Philanthropist and former banker David Straz officially announced his candidacy for Tampa mayor on Monday night, unveiling a website that includes a statement and video about why he wants to lead the city in 2019.
“I have experienced great success in business and, as a result, I have been able to be significantly involved in the business and cultural life of the city. Now, I am called to provide leadership and vision for the future,” he said.
The 75-year-old Milwaukee native’s emergence in the race is no surprise, as he indicated his interest in the race last September when he announced an exploratory committee for mayor.
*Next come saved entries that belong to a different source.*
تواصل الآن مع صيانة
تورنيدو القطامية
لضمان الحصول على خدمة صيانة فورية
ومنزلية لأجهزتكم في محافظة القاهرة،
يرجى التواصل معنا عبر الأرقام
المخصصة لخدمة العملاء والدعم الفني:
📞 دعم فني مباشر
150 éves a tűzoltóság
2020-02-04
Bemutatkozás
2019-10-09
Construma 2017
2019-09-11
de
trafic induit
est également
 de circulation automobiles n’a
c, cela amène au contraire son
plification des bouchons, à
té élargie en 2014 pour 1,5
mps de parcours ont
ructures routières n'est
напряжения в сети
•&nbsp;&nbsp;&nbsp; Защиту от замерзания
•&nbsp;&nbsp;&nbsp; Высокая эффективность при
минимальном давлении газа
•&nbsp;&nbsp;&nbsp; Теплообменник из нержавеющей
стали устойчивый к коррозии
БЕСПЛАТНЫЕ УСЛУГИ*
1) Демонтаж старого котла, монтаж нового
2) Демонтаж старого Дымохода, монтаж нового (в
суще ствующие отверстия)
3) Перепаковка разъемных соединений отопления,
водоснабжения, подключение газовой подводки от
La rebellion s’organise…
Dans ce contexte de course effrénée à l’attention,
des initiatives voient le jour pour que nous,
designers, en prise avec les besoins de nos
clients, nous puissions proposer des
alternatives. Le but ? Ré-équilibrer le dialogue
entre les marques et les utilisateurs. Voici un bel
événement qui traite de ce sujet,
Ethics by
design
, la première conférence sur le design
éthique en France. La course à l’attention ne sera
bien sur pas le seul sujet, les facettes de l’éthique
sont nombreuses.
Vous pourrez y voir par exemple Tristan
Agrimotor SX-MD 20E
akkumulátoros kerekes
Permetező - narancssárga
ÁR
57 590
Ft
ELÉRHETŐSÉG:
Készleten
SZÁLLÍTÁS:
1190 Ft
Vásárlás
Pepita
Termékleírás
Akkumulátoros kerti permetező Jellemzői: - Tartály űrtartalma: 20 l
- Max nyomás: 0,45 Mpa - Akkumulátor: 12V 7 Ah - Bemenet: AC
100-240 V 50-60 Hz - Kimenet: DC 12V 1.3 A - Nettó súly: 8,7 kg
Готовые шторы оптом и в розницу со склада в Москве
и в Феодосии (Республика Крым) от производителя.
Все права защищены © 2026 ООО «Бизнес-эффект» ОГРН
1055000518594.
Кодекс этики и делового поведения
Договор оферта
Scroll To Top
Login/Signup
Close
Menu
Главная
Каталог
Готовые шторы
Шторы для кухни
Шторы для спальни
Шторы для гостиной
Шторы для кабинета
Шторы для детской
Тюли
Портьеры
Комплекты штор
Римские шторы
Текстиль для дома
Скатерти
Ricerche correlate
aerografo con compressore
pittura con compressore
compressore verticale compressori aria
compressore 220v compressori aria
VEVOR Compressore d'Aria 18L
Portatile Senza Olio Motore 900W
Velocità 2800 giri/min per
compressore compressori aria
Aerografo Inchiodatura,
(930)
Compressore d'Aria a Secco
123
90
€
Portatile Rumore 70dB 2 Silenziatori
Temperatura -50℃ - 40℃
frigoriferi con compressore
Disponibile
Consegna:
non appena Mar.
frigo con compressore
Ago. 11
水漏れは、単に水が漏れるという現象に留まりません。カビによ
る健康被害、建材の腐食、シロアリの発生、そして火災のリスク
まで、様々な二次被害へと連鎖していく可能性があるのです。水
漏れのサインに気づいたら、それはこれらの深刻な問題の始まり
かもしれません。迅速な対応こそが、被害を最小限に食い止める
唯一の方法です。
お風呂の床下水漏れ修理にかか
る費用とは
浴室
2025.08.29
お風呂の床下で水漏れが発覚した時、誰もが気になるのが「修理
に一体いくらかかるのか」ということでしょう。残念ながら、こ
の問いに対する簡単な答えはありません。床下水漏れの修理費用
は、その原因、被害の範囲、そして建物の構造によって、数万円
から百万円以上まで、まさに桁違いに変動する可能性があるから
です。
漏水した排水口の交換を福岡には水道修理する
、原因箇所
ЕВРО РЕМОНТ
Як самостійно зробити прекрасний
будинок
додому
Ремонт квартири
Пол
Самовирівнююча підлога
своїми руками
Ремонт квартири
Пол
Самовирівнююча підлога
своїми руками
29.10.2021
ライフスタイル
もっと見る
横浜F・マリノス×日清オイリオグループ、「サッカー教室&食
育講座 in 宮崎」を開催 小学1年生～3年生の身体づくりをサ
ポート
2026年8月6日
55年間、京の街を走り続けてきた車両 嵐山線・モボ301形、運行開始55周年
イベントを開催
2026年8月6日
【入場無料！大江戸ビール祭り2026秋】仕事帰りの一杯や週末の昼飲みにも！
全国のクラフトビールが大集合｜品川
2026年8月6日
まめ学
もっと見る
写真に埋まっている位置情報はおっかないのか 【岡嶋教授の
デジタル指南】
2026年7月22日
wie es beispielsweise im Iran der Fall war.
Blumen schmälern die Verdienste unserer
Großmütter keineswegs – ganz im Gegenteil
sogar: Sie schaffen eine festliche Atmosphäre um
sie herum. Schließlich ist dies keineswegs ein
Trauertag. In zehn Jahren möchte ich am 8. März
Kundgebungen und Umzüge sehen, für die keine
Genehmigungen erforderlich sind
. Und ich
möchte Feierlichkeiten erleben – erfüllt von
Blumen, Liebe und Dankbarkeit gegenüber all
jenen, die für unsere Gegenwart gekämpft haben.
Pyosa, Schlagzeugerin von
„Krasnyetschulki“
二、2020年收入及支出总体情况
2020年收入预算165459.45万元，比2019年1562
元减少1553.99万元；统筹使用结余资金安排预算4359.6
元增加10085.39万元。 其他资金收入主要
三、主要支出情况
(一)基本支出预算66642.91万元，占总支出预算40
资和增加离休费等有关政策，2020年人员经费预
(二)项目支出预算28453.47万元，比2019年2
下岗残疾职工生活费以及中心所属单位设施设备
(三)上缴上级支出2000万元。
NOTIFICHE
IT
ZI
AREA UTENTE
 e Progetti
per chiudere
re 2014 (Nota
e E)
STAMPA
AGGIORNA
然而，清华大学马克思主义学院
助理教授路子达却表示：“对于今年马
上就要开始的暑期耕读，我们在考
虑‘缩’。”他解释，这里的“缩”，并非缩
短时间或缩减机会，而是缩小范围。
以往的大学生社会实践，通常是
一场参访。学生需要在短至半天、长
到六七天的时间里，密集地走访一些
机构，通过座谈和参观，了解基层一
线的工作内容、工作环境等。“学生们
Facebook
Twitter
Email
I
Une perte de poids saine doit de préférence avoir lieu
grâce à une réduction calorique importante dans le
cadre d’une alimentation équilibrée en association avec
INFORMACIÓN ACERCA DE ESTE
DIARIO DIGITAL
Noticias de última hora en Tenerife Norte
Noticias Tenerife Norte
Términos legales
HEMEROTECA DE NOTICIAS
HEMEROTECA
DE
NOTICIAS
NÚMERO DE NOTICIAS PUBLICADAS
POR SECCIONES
Since then he has been quietly working on building up to officially becoming a candidate, while assiduously staying away from the media.
In his first interview as a candidate, Straz talked to the Tampa Bay Times on Monday night about his roots as a businessman and how he doesn’t think making the transition to a politician at this stage in his life will be that severe of a challenge.
“To me, running a retail political campaign is going to be pretty easy and I intend to do that,” Straz said.
Straz began his business career more than fifty years ago, purchasing his first bank in 1967 in Grand Marsh, Wis. He moved to Tampa in 1980, where he continued in the banking industry, while also stepping up significantly as a philanthropist.
He may be best known in the Tampa Bay area for his generous contribution to the Tampa Bay Performing Arts Center in 2009 (rumored to be as high as $25 million) that resulted in the center being renamed for him as the David A. Straz Jr. Center for the Performing Arts.
A lifelong Republican until he recently switched to becoming a Democrat, Straz was a supporter of Dick Greco in the last open race for Tampa mayor in 2011. After Greco failed to make the runoff, Straz quickly moved to support Bob Buckhorn. After Buckhorn defeated Rose Ferlita the runoff election, Straz became the chairman of his transition committee, which he noted in his official statement announcing his candidacy.
An advocate for improved relations with Cuba, there are still many things about his political philosophy that are unknown. His acknowledgement last year that he voted for Donald Trump for president in 2016 didn’t exactly endear him to Tampa Democrats, and he now he says he regrets that vote.
In his campaign announcement, Straz admits that he has a a learning curve to fully be able to articulate a vision for Tampa, saying that he intends to “listen, learn and study as I develop a common-sense blueprint for Tampa’s future.”
When pressed by reporter Charlie Frago about what he would do to improve neighborhoods specifically, Straz acknowledged that “I’m going to have to look at that a little more closely,” adding, “there are areas, I’m told, in Tampa, that need some attention and that have been kind of left behind.”
Straz is the just the latest candidate to enter the crowded field that has assembled in hopes of succeeding the term-limited Buckhorn in 2019. He joins former police chief Jane Castor, council members Harry Cohen and Mike Suarez, businessman Topher Morrison and former county commissioner (and 2011 mayoral candidate) Ed Turanchik in the race.